Wir können nur die bisherige Politik betrachten, die maßgeblich auch von der CSU und der CDU/CSU-Bundestagsfraktion geprägt wurde. Sie hat nicht nur im Verkehrsbereich mit Verkehrsminister Andreas Scheuer, sondern auch beim Ausbau erneuerbarer Energien versagt. Wir unterscheiden zwischen Worten und Taten - und da konnte ich bisher keinen großen Unterschied zwischen Armin Laschet und Markus Söder feststellen.
"Leider müssen wir Laschet ein absolut miserables Zeugnis ausstellen"
Kann Laschet trotzdem ein guter Klimakanzler werden? Hat er Umwelt-Kompetenz?
Wir haben auch mit unserem Schwesterverband BUND in Nordrhein-Westfalen sehr genau beobachtet, wie Ministerpräsident Laschet sich im Umwelt- und Klimaschutz engagiert. Leider müssen wir ein absolut miserables Zeugnis ausstellen. Laschet hat sich massiv für die weitere Kohleförderung eingesetzt, er hat sich auch bei der Windkraft zusammen mit der FDP restriktiv gezeigt und er hat auch im Bereich der Verkehrspolitik keine Ansätze erkennen lassen, eine Mobilitätswende einzuleiten.

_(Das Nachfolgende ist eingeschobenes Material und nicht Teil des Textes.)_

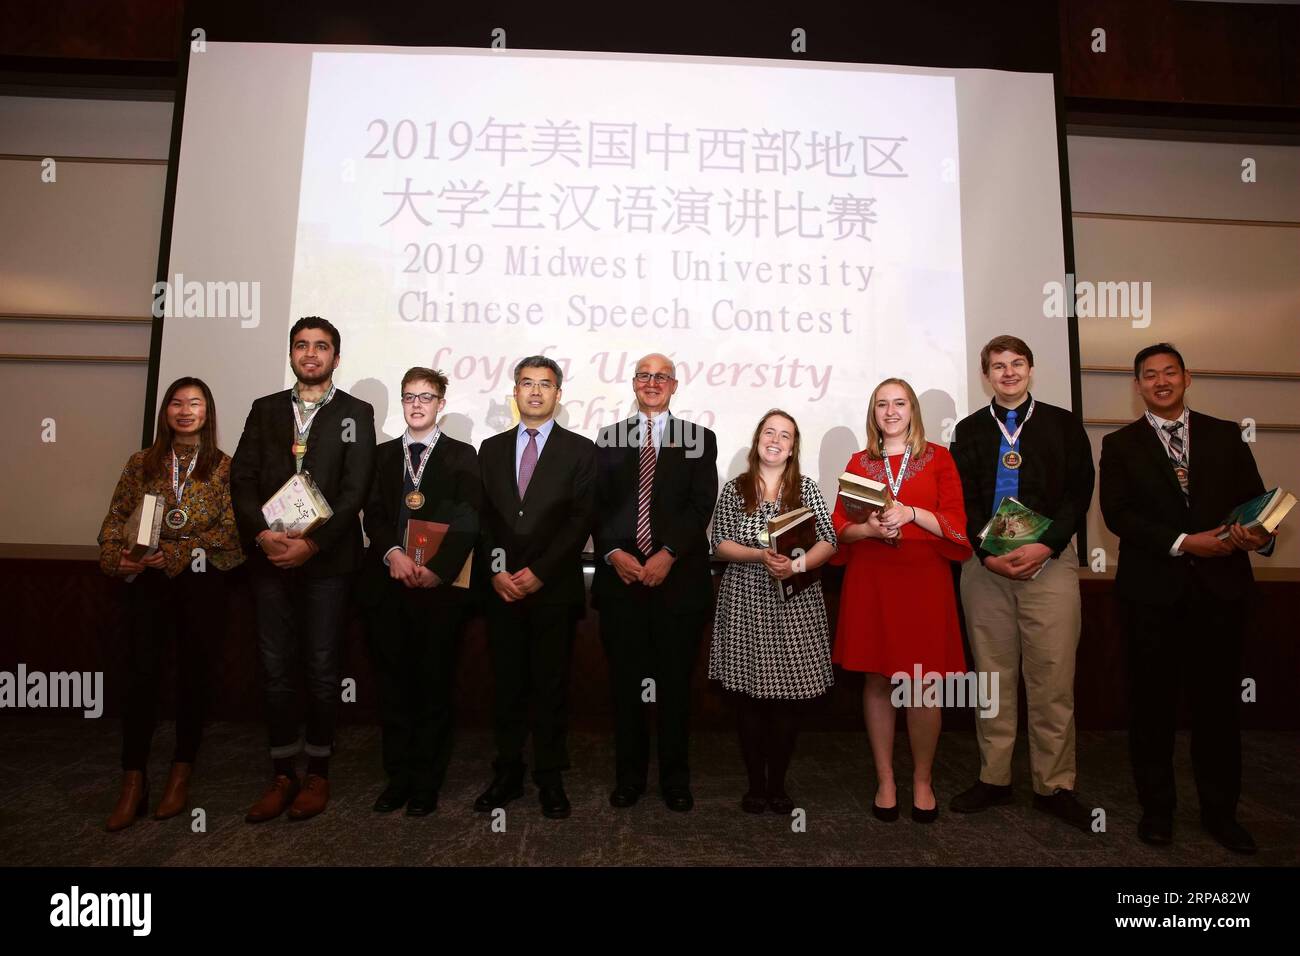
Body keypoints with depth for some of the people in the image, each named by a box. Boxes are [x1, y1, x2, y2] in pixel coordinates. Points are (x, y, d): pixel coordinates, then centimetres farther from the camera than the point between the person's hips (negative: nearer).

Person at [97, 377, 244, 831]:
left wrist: (177, 553, -15)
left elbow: (231, 531, -6)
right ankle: (133, 785, 9)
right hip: (147, 582, 2)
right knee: (141, 677, -1)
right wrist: (116, 556, -10)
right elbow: (116, 516, 7)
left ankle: (181, 776, 24)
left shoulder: (224, 466, 0)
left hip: (201, 584, -1)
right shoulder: (142, 462, 8)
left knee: (194, 677, 8)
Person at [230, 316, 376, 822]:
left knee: (322, 669, 4)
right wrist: (262, 533, -11)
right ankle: (282, 775, 21)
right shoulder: (264, 410, 13)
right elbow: (242, 478, 5)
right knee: (275, 668, 8)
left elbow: (354, 490, -6)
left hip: (326, 559, -3)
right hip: (270, 557, 3)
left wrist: (312, 543, -15)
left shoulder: (356, 413, 3)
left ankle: (318, 773, 19)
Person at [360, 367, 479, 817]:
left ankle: (427, 782, 16)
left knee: (435, 684, 4)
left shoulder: (461, 456, 5)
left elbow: (468, 520, -5)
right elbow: (373, 514, 6)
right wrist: (392, 553, -12)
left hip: (440, 586, -3)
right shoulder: (383, 454, 15)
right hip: (387, 584, 3)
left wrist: (436, 569, -15)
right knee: (394, 684, 9)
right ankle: (398, 776, 22)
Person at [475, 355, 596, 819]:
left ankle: (550, 779, 18)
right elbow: (482, 517, 8)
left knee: (552, 686, 5)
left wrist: (538, 572, -12)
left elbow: (580, 520, -6)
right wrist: (496, 571, -5)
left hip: (554, 589, -3)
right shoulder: (491, 449, 12)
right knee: (507, 685, 10)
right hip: (501, 587, 3)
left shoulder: (580, 450, 1)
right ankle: (507, 773, 23)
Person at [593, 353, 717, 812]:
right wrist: (614, 553, -9)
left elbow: (701, 504, -3)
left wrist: (668, 554, -14)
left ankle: (675, 779, 23)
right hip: (620, 577, 2)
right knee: (624, 683, 10)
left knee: (675, 684, 8)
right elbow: (598, 505, 6)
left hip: (678, 578, -1)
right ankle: (629, 775, 25)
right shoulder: (608, 439, 12)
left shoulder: (699, 439, 6)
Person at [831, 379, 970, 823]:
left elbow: (955, 522, 1)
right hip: (870, 583, 2)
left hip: (923, 581, -1)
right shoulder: (858, 463, 11)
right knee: (876, 681, 6)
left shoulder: (938, 458, 7)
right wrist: (867, 528, -12)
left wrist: (911, 513, -15)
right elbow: (839, 527, 7)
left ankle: (922, 781, 19)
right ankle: (885, 781, 18)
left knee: (922, 685, 1)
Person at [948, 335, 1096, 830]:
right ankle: (993, 778, 17)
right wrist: (987, 554, -10)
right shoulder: (969, 430, 11)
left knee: (1053, 679, -1)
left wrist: (1044, 547, -12)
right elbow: (963, 500, 4)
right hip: (985, 565, 1)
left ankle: (1054, 786, 13)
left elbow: (1079, 493, 2)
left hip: (1050, 562, -1)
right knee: (992, 677, 7)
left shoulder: (1064, 424, 8)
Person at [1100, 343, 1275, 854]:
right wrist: (1182, 541, -16)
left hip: (1220, 586, 1)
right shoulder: (1120, 444, 4)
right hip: (1152, 588, -1)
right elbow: (1117, 513, -6)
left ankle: (1220, 811, 25)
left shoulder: (1225, 435, 10)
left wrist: (1260, 536, -16)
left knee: (1218, 702, 8)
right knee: (1152, 702, 9)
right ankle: (1156, 807, 24)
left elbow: (1256, 499, 5)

Was halten Sie von der Idee eines Bundesklimaschutzministeriums mit Veto-Recht gegen alle klimaschädlichen Regierungsbeschlüsse?
Der Sachverständigenrat für Umweltfragen und der frühere Bundesumweltminister Töpfer haben ein solches Vetorecht schon vor Jahren gefordert. Wenn wir es gehabt hätten, wären wir jetzt nicht in der schlimmen Situation, wo uns die Folgen der Klimakrise mit Milliarden belasten. Daher ist es eine absolut unterstützenswerte Forderung.